Anne Rice, the influential author of the best-selling Vampire Chronicles novel series, died on Saturday due to complications resulting from a stroke. She was 80 years old.
The writer’s son Christopher broke the news on social media and said that she would be interred in the family mausoleum at Metairie Cemetery in New Orleans in a private ceremony. A public celebration of her life will take place next year.
Earlier tonight, my mother, Anne Rice, passed away due to complications resulting from a stroke. She left us almost nineteen years to the day my father, her husband Stan, died. Below is a statement I posted to her Facebook page moments ago. pic.twitter.com/g2VAK2XZjc
— Christopher Rice/ C. Travis Rice (@chrisricewriter) December 12, 2021
Born in New Orleans in 1941, Rice became a world renowned writer of gothic fiction, with her books selling more than 150 million copies globally. In the early 70s, while grieving the death of her daughter Michelle, she began converting one of her stories into what became her first novel, Interview with the Vampire. The story centers on vampire Louis de Pointe du Lac, who tells his life story to a reporter. Michelle served as an inspiration for the child vampire Claudia.

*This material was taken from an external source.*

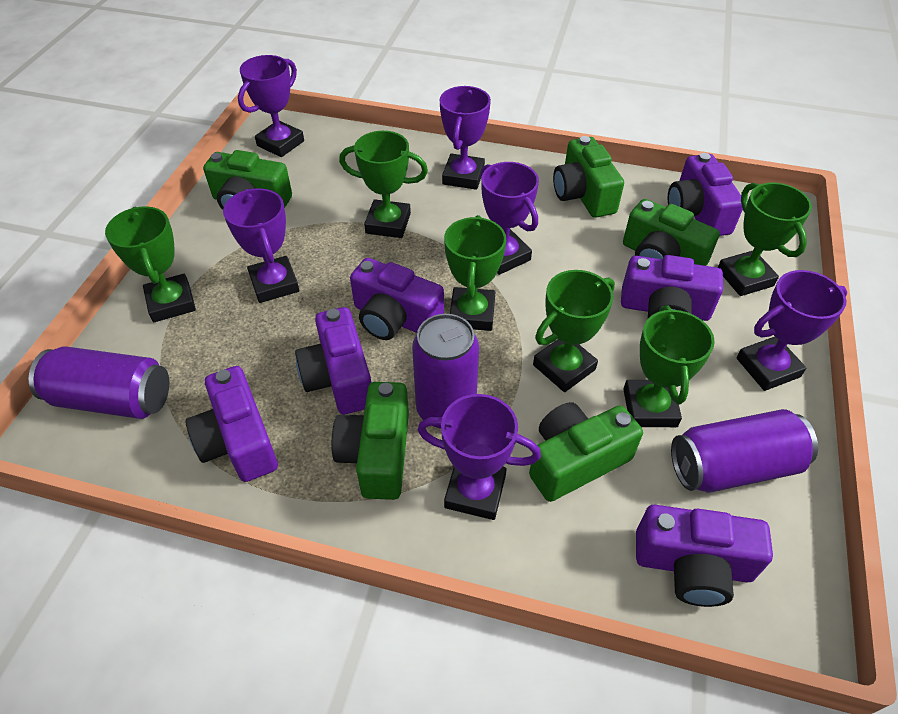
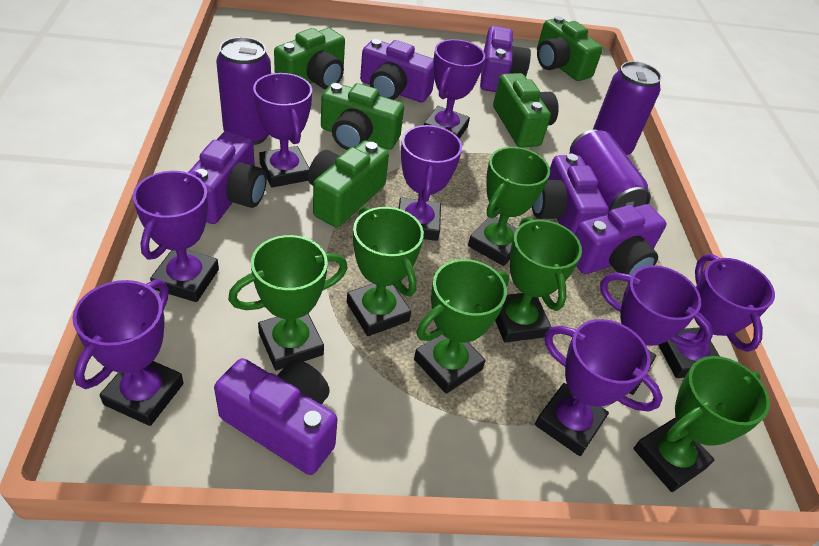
purple trophy: 6 -> 8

The novel also introduced the character of vampire Lestat de Lioncourt, who would be the central character in the 13-book series, the most recent of which was published in 2018.
“I had an idea of Lestat as the man of action, the man who could do things that I couldn’t do,” Rice said in a talk at Southern Illinois University in 2010.

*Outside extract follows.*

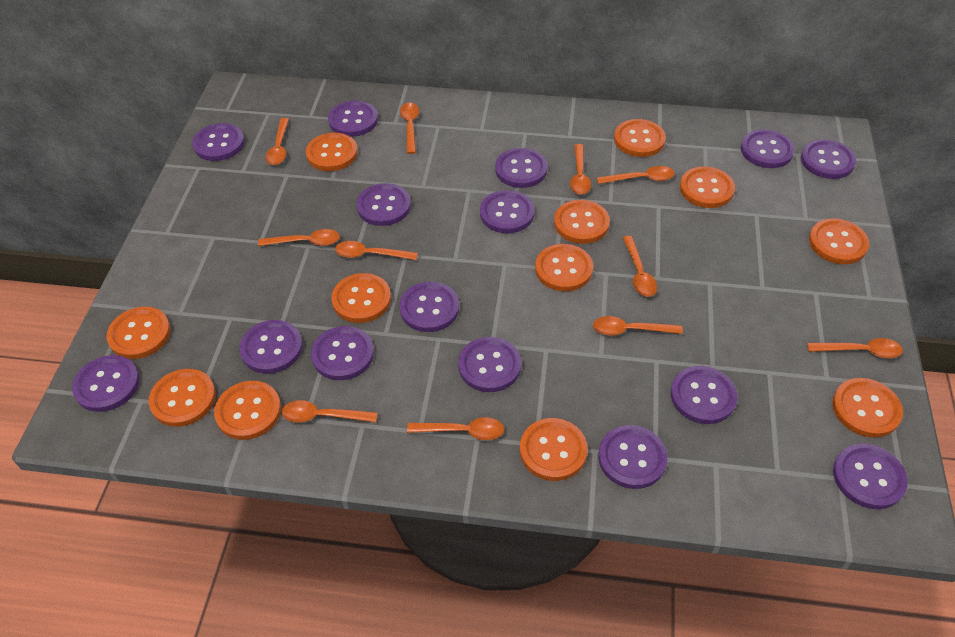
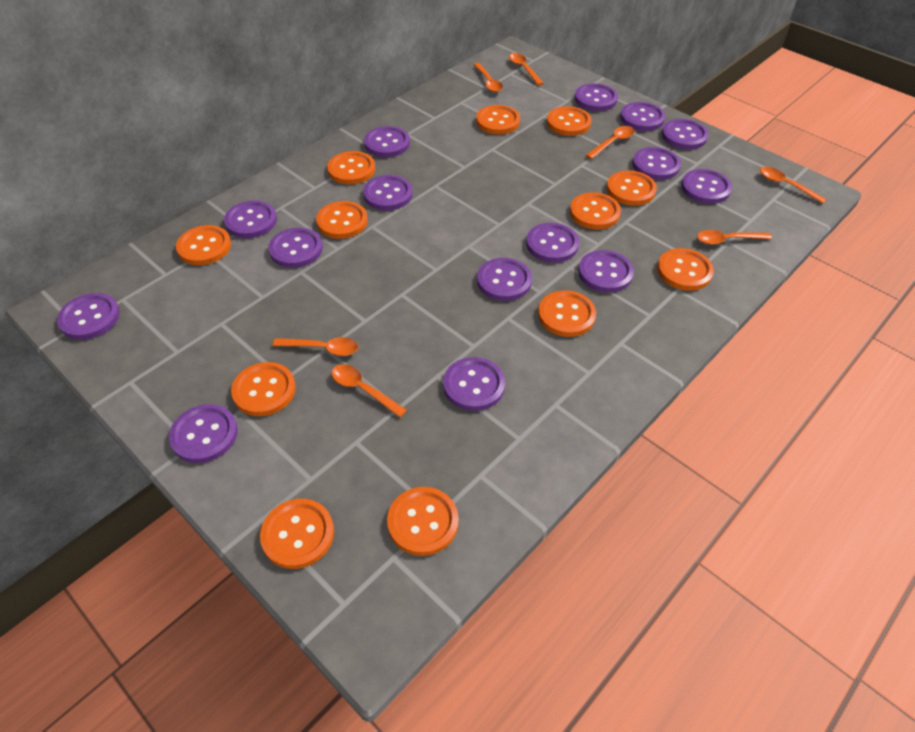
orange spoon: 11 -> 7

Interview with the Vampire was adapted by Neil Jordan into a successful feature film in 1994 starring Tom Cruise, Brad Pitt, Antonio Banderas, Christian Slater, and Kirsten Dunst. Winning several awards, the film helped reignite interest in the vampire genre which continued with the TV series The Vampire Diaries and the Twilight film series.
Queen of the Damned, one of the bestselling sequels to Interview with the Vampire was turned into a film in 2002. Other adaptations of Rice’s novels include Garry Marshall’s Exit to Eden in 1994 and the Emmy-winning Showtime original The Feast of All Saints in 2001.
Earlier this month, AMC ordered a series based on Rice’s Lives of the Mayfair Witches.